*ACTIVITY*
Do not include the pictures; repeat the rest of the data exactly.

*GIVEN RECORDS*
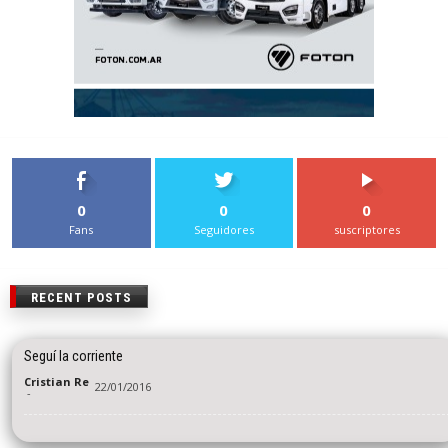
0
0
0
Fans
Seguidores
suscriptores
RECENT POSTS
Seguí la corriente
Cristian Re
22/01/2016
-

*RESPONSE TO THE EXERCISE*
0
0
0
Fans
Seguidores
suscriptores
RECENT POSTS
Seguí la corriente
Cristian Re
22/01/2016
-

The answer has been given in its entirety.